Source records >>
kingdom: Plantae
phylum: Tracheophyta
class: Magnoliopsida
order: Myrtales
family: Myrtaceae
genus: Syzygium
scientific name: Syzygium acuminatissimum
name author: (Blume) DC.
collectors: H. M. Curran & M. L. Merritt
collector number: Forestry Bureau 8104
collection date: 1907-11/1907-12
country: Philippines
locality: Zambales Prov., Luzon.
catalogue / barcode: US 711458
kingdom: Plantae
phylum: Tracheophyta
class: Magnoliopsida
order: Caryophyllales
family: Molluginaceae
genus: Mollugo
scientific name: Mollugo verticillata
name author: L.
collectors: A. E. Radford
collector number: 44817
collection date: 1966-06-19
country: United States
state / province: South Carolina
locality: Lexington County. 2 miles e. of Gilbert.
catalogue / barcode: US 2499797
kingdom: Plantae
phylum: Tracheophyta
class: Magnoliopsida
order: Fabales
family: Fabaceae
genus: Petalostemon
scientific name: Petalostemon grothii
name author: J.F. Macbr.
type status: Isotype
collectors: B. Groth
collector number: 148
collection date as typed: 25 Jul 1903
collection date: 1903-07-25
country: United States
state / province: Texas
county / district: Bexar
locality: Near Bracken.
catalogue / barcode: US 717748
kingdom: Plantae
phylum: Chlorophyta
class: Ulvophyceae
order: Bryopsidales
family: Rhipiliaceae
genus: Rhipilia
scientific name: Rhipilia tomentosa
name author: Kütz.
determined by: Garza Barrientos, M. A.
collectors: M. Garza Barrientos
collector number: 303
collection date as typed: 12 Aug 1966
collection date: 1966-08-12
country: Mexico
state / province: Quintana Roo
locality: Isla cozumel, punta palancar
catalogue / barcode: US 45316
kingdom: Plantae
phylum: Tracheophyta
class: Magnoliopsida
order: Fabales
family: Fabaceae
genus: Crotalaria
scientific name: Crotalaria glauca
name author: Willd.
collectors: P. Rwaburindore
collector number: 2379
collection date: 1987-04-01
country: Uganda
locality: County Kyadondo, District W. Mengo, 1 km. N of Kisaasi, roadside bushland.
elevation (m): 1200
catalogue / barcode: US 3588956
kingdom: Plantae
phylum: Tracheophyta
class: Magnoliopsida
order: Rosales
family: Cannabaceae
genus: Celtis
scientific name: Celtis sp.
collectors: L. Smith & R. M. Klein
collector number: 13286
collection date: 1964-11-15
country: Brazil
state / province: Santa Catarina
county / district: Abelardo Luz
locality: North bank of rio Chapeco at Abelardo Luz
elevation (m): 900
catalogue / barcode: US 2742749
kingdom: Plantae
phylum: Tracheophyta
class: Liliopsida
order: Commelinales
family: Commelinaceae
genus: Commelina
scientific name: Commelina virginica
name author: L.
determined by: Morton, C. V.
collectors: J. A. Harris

Work to do >>
Return every line from the entries above that contains the string "province", matching case exactly.

Complete response >>
state / province: South Carolina
state / province: Texas
state / province: Quintana Roo
state / province: Santa Catarina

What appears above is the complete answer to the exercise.